Suppose we have a threats feed with malware addresses (for simplicity lets use IPs), and a simple log of connections: the threats feed can be a list of IPs and the connections log a sequence of [Sender-IP, S-port, Receiver-IP, R-port, Transport, Protocol] objects. The objective  is to leverage simple visualizations to gauge exposure–a very simple example of visualizing a compromised internal address 10.3.2.2 is shown below.

en

We start by developing some code using the Python Networkx module to evaluate traffic logs and threat feeds and come up with intersections. Connections with bad actors get colored ‘red’. Conversations with outside hosts in general might be ‘blue’, and internal hosts might be ‘green’.

##################################################
# name: color_threats(g, u_lst, t_lst, e_lst)
# desc: add a color attribute to designate threat nodes
# input: nx.Graph g, list lst , list lst
# output: na
# notes: unique list, threats list and external IPs list
# are used to color
connected nodes
##################################################
def color_threats(g, u_lst , t_lst, e_lst):
    # e_lst is the list of external IPs
    # if an address is external, color it blue
    ext = re.compile(r’^192.168.*|^10.’)
        for j in e_lst:
            if not ext.match(j):
                g.node[j][‘viz’] = {‘color’: {‘r’: 0, ‘g’: 0, ‘b’: 255, ‘a’: 0}}
            else:
                g.node[j][‘viz’] = {‘color’: {‘r’: 34, ‘g’: 139, ‘b’: 34, ‘a’: 0}}

    # color the malware nodes
    risk_nodes = list(set(u_lst).intersection(t_lst))
        for i in risk_nodes:
            g.node[i][‘viz’] = {‘color’: {‘r’: 255, ‘g’: 0, ‘b’: 0, ‘a’: 0}}

The whole program is available on GitHub here. Below is a depiction of a malware connection on a busy network. Depending on how you lay them out, the visualizations can be large, hence this is an excerpt.

Layout on the fly (in one step) remains an interesting issue as Python code and Gephi visualizer are not entirely integrated.  A finished code base would ideally provide daily automated visualizations that one could click into to bring up details such as protocols, data volume, etc.

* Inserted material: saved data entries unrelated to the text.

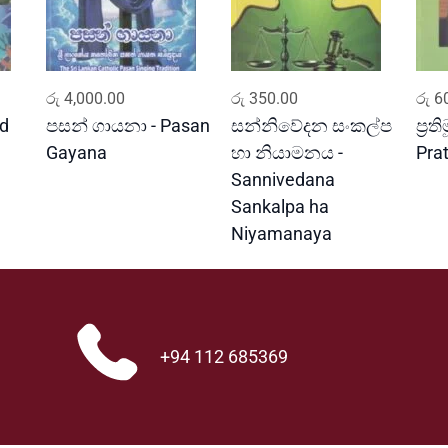
ADD TO CART
ADD TO CART
රු
4,000.00
රු
350.00
රු
60
nd
පසන් ගායනා - Pasan
සන්නිවේදන සංකල්ප
ප්‍රති
Gayana
හා නියාමනය -
Pra
Sannivedana
Sankalpa ha
Niyamanaya
+94 112 685369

Looking to Network Science

Simple graph visualizations might end up being very useful in some contexts in place of trying to understand many lines of summarized logging. However, the strength of Network Science lies in attempting to use algorithmic analysis of very large data sets to bring to light things not quickly apparent. A typical large complex network simply looks like a blob when brought up graphically. Injecting algorithmic  interpretations of centrality and community detection based on attribute information embedded in the edges and nodes can lead to visualizations that provide breakthrough insights.